I met a woman in an online bereavement forum who lost her husband of 30 years. She insisted she would never be interested in another man, so we became friends. When we finally met in person, we held hands all day and slept in the same hotel bed at night. We kissed and cuddled but did not have sex, because she said it was cheating on her husband. I unintentionally made her cry by describing him as dead. She prefers “transitioned.” Her spirituality is one of the things I love. She wants me to consider moving near her Long Island home. I feel that when a man loves a woman, he needs to make love to her. This completes the relationship and is very beautiful. She won’t be intimate, yet declares her love for me daily. I love her too much to pressure her. I am too young to spend the rest of my life in a sexless relationship. How will I know when it is time to move on?
Friendship is defined as a relationship of nonsexual affection, actions that express care for the other and mutual disclosure of thoughts, feelings and experiences. That’s what you and this woman share: friendship. She has been clear from the start that her interest in you (and every other man) is platonic. Why do you resist hearing her honest words? Why believe that her explicit boundary is malleable? A night or more of cuddling and kissing is not evidence that she might alter her values. Hugging and kissing could represent the physical comfort she has missed since the death of her husband.
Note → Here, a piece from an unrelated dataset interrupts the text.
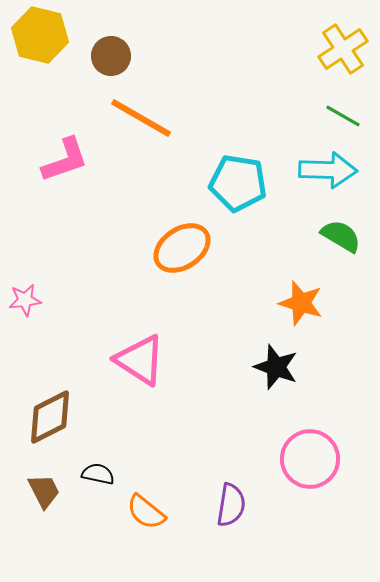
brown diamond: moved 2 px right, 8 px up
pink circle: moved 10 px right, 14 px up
You can gamble on the possibility that her belief system will invert itself. Or you can believe that she is capable of telling you the truth when she says, “I will not let myself love another man.” Oh, yes, I know she tells you that she loves you. And she does love you, but as a pal, not as a partner.
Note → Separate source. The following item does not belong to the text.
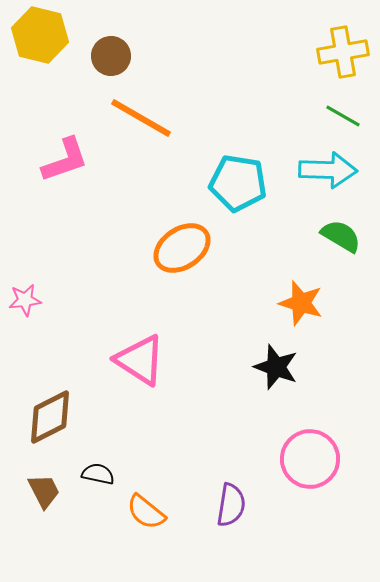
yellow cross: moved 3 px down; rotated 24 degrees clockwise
If you choose to withdraw from this relationship, it will be like kicking nicotine. You will decide to take a break from each other. You will promise yourself that you will not call her. You will imagine that this gives her time to miss you and to appreciate all that you could offer her. Three days later, you will convince yourself of the need to make just one call to check on her. This will resuscitate the old cycle: talking to each other daily and professing your love; meeting occasionally for a few days of fun; hoping she will change her mind, knowing that means she has compromised her values. The cycle of quitting cold turkey, talking yourself into reconnecting with her and then feeling hopeful, just postpones the inevitable pain of loss.
Expect an echo from your past. Profound loss in the present reverberates through every other unresolved loss in a person’s life. If old wounds hurt again, it’s not a sign your friend was “the one.” It is a sign that you are carrying unresolved grief, and it’s an invitation to heal from that pain. Begin by appreciating solitude, practicing meditation and seeing a counselor.
Let me be clear: I am not advocating this woman’s belief system, nor am I criticizing it. I am pointing out that she is convinced that there is only one man for her for in this lifetime and for eternity. That belief is central to her spirituality. Where does all of this leave you? With a fresh, reality-based perspective on love! So, yes, forget who you hope she will become—the woman she is now, that is who she truly is. Knowing this, how will you choose to tend your heart?